UN report irrefutable evidence in ICT trial: Tajul

February 14, 2025 00:00:00


International Crimes Tribunal (ICT) Chief Prosecutor Muhammad Tajul Islam has said the Fact-Finding Report of the UN Office of the High Commissioner for Human Rights (OHCHR) will be used at the tribunal as an irrefutable evidence for crimes against humanity during the July-August student-led mass uprising, reports BSS.

"There is no basic difference between OHCHR report and the evidences found in the probe of the ICT investigation agency. It was made very clear by the report that Awami League (AL) as party directly used deadly weapons on people," Tajul said at a briefing at his office in the capital on Thursday.

AL's front organisations Bangladesh Chhatra League and Jubo League alongside different security forces, following the specific planning and direction of party chief and then prime minister Sheikh Hasina, party general secretary Obaidul Quader and former home minister Asaduzzaman Khan Kamal also used deadly weapons on people.

The ICT chief prosecutor said the OHCHR fact-finding report is a very clear and extremely strong evidence for crimes against humanity and will be used by the prosecution at the tribunal.

The fact-finding report titled 'Human Rights Violations and Abuses related to the Protests of July and August 2024 in Bangladesh' was released on February 12.

The report states: "OHCHR finds that there are reasonable grounds to believe that the former government and its security and intelligence apparatus, together with violent elements associated with the AL, systematically engaged in serious human rights violations, including hundreds of extrajudicial killings, other use of force violations involving serious injuries to thousands of protesters, extensive arbitrary arrest and detention, and torture and other forms of ill-treatment."

OHCHR further has reasonable grounds to believe that these violations were carried out with the knowledge, coordination and direction of the political leadership and senior security sector officials, according to the report.

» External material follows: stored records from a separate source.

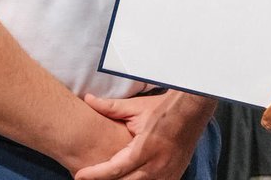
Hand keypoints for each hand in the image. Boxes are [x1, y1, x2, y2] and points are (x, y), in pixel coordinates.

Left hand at [74, 92, 213, 179]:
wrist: (192, 111)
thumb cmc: (163, 110)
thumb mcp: (136, 107)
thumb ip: (110, 107)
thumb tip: (87, 99)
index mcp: (145, 148)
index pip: (115, 168)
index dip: (95, 175)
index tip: (79, 176)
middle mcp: (156, 166)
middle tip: (88, 179)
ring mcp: (167, 174)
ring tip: (108, 179)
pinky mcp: (174, 177)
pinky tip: (129, 178)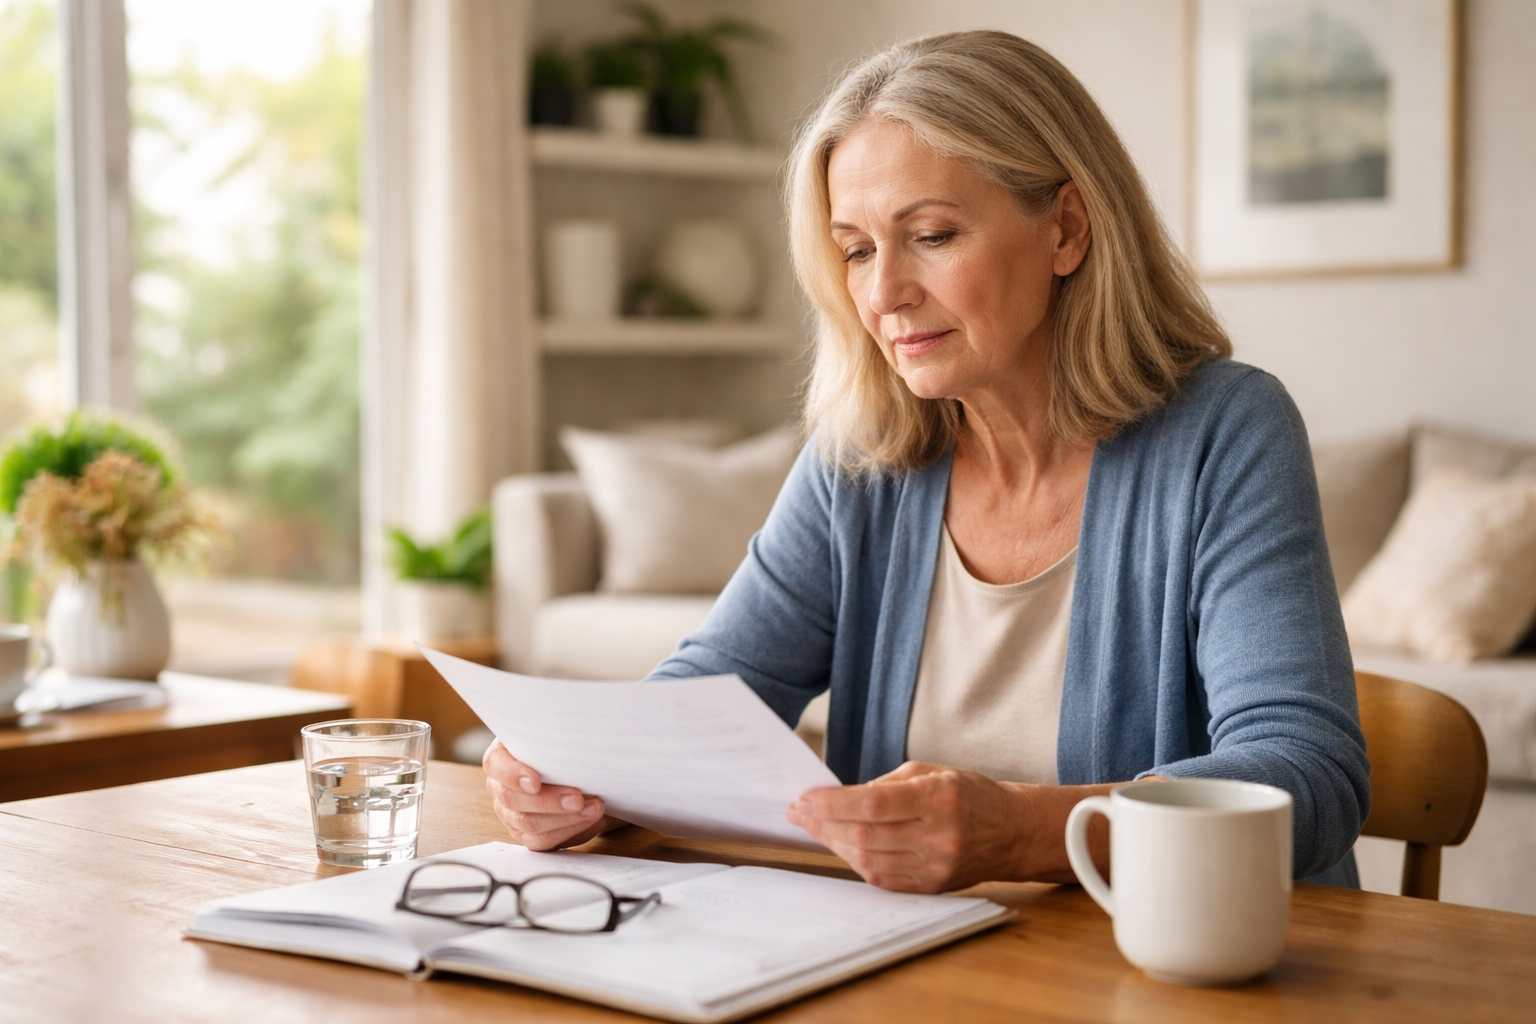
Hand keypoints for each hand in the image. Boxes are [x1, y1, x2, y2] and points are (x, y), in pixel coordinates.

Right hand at [482, 740, 615, 849]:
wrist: (568, 763)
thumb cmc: (558, 744)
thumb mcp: (554, 733)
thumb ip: (556, 734)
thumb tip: (580, 735)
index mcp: (500, 757)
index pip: (496, 765)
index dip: (513, 775)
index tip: (535, 781)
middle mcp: (500, 788)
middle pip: (514, 801)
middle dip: (550, 802)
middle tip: (579, 798)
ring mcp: (511, 814)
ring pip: (530, 826)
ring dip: (566, 819)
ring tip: (595, 808)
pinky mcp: (528, 834)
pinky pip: (544, 842)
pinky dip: (570, 832)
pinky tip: (592, 821)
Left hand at [785, 761, 1032, 892]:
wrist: (1013, 832)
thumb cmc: (970, 794)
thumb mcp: (932, 771)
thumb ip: (887, 784)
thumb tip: (841, 798)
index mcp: (938, 798)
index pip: (873, 804)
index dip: (832, 804)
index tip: (805, 799)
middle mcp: (938, 836)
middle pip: (865, 836)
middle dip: (824, 824)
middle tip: (799, 812)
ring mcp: (935, 866)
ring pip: (869, 861)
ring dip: (834, 844)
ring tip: (815, 828)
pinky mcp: (932, 887)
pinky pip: (882, 878)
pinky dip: (856, 862)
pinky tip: (842, 846)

OHCHR assesses that as many as 1,400 people could have been killed during the protests, the vast majority of whom were killed by military rifles and shotguns loaded with lethal metal pellets commonly used by Bangladesh's security forces, the report reveals.

It shows thousands more suffered severe, often life-altering injuries. More than 11,700 people were arrested and detained according to Police and RAB. Reported fatality figures indicate that around 12-13 per cent of those killed were children.

The report also mentions that the Bangladesh Police had provided OHCHR with the names and functions of 95 members of the police, AL or AL affiliated organisations whom the Police considers having provided weapons to citizens for use in violent attacks during the protests.

Among them, 10 persons were members of parliament at the time. 14 local Awami League leaders, 16 Jubo League leaders, 16 Chhatra League leaders and 7 members of the police were involved in the crimes.